TASK STATEMENT:
Repeat only the lines between the one with "desligamentos no 1°" and the end of the material below, both ends included. Omit any picture.
(DATASET RECORDS Opens)
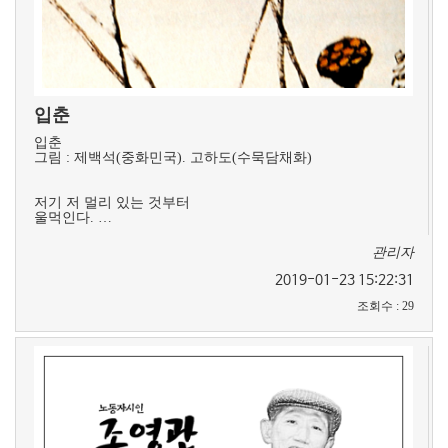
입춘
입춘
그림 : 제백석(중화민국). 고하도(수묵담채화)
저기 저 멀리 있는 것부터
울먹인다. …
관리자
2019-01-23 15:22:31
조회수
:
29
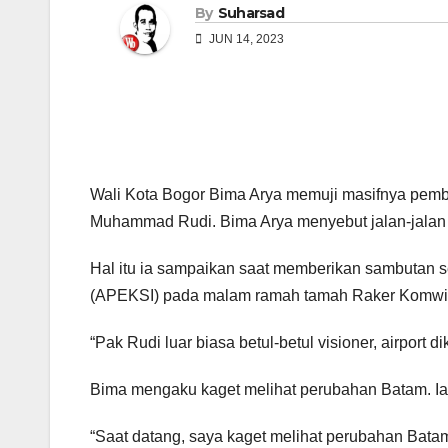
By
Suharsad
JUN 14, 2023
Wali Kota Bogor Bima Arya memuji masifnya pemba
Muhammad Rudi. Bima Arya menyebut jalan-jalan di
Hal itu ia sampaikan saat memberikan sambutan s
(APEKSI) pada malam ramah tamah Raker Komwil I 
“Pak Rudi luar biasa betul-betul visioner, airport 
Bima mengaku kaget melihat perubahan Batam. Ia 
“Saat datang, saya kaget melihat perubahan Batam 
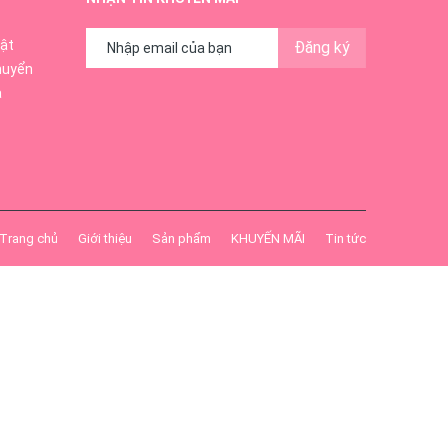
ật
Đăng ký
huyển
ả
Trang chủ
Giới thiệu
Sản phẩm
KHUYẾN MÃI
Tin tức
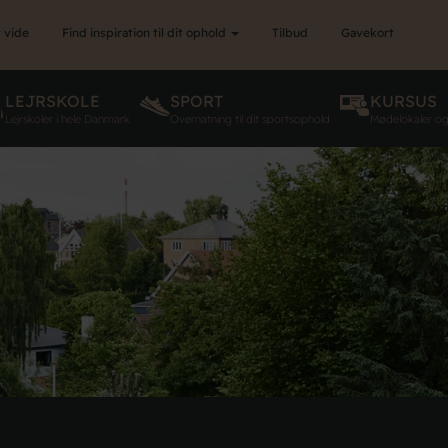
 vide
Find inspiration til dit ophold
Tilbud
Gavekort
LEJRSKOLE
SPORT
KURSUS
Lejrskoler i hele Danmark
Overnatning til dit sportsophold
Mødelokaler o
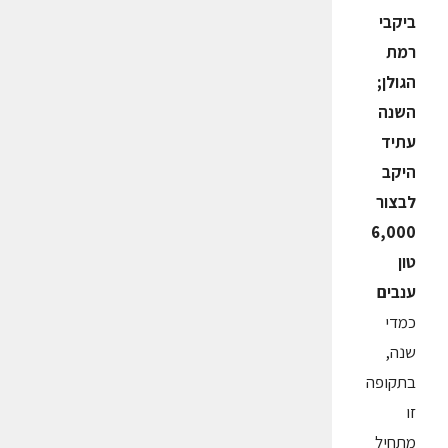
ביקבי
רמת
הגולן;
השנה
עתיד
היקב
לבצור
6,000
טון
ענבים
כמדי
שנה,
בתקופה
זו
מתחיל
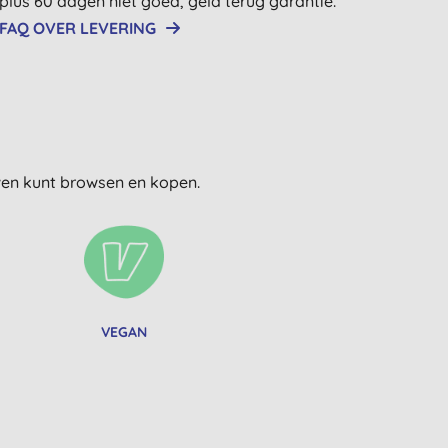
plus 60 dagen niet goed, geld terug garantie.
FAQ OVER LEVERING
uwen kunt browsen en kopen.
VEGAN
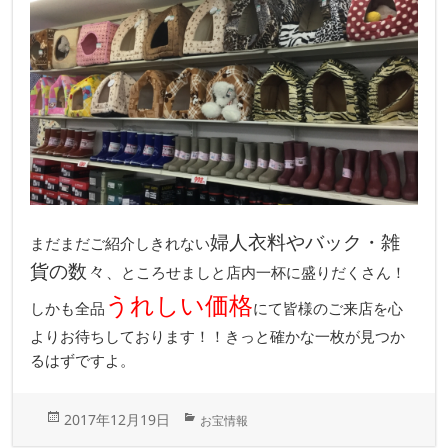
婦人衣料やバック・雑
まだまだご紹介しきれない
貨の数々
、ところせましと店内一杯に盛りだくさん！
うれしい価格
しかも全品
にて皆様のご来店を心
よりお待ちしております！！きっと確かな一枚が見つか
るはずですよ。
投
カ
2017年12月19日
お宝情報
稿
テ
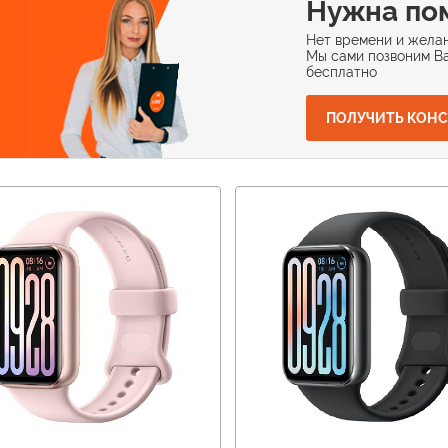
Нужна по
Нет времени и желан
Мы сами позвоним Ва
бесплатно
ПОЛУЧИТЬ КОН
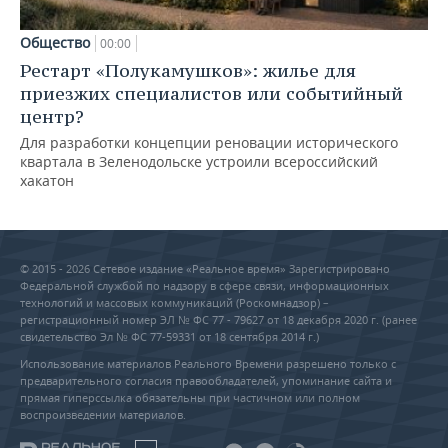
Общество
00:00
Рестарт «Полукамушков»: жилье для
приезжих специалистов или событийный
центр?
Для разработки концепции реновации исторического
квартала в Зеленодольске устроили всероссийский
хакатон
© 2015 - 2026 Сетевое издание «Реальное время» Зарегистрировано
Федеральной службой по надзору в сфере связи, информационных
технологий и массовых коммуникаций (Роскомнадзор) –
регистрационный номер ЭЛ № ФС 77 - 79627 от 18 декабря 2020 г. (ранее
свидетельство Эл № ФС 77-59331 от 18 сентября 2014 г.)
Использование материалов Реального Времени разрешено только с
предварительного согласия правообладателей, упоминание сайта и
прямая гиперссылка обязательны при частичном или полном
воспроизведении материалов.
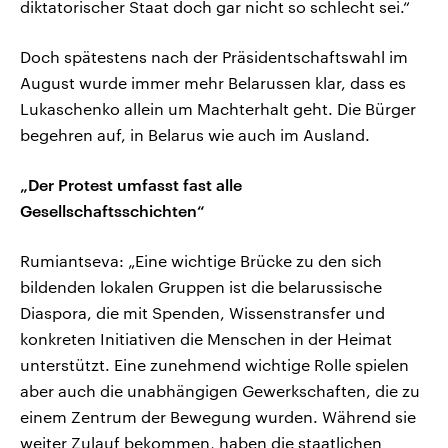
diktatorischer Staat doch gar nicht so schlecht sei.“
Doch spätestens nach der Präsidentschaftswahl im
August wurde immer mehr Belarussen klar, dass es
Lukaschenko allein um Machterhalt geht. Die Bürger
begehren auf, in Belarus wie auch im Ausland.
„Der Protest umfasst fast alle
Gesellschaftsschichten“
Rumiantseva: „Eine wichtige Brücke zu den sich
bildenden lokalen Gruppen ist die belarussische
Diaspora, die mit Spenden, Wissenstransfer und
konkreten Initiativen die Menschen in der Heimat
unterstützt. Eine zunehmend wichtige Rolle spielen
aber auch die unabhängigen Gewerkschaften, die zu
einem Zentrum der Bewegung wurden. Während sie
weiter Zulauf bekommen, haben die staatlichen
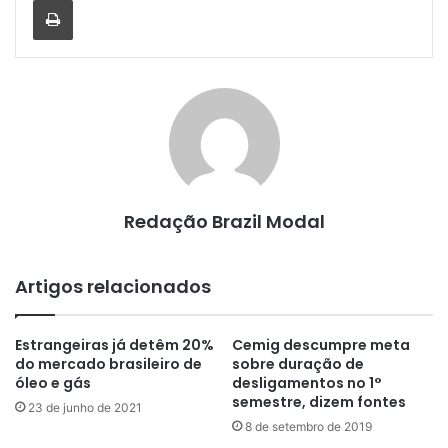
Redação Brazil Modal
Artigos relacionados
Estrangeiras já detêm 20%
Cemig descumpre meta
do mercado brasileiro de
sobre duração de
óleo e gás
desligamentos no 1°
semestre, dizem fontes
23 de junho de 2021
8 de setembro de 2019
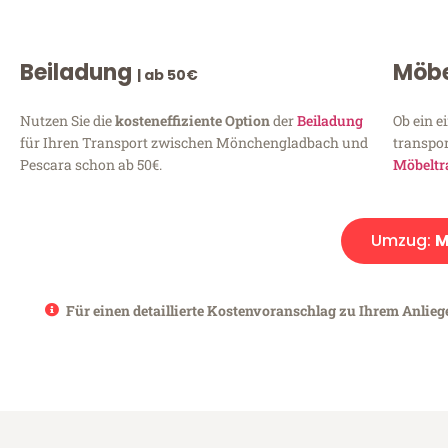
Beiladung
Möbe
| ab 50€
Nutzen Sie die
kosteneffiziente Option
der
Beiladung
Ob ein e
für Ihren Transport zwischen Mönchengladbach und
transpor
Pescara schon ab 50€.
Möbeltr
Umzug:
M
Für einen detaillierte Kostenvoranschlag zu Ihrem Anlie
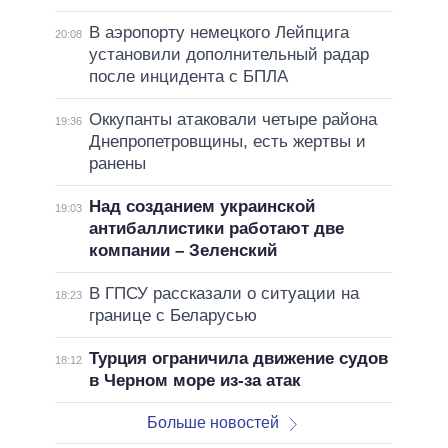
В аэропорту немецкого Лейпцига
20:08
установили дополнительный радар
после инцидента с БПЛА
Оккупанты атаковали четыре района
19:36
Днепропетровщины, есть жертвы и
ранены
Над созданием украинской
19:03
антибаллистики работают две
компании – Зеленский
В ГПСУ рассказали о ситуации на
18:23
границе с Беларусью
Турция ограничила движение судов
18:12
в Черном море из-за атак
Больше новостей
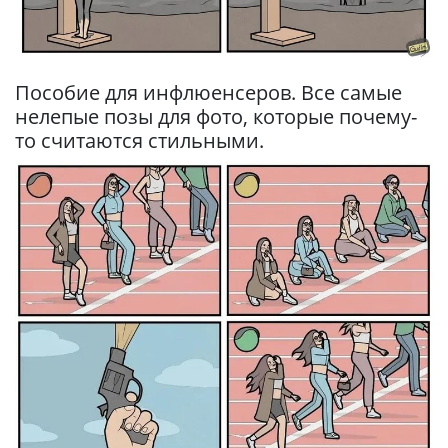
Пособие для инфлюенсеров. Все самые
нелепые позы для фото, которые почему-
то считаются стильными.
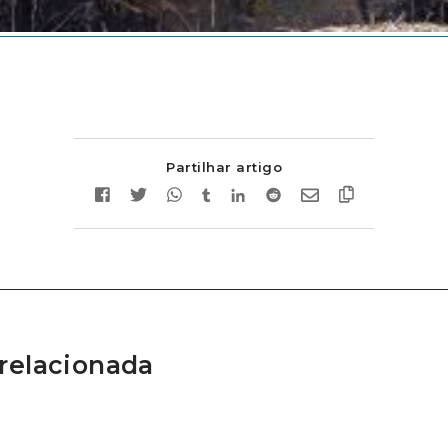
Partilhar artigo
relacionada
(DATASET RECORDS Closes)
SOLUTION TO THIS TASK:
desligamentos no 1°
semestre, dizem fontes
23 de junho de 2021
8 de setembro de 2019
Beiladung
Möbe
| ab 50€
Nutzen Sie die
kosteneffiziente Option
der
Beiladung
Ob ein e
für Ihren Transport zwischen Mönchengladbach und
transpor
Pescara schon ab 50€.
Möbeltr
Umzug:
M
Für einen detaillierte Kostenvoranschlag zu Ihrem Anlie
В аэропорту немецкого Лейпцига
20:08
установили дополнительный радар
после инцидента с БПЛА
Оккупанты атаковали четыре района
19:36
Днепропетровщины, есть жертвы и
ранены
Над созданием украинской
19:03
антибаллистики работают две
компании – Зеленский
В ГПСУ рассказали о ситуации на
18:23
границе с Беларусью
Турция ограничила движение судов
18:12
в Черном море из-за атак
Больше новостей
Пособие для инфлюенсеров. Все самые
нелепые позы для фото, которые почему-
то считаются стильными.
Partilhar artigo
relacionada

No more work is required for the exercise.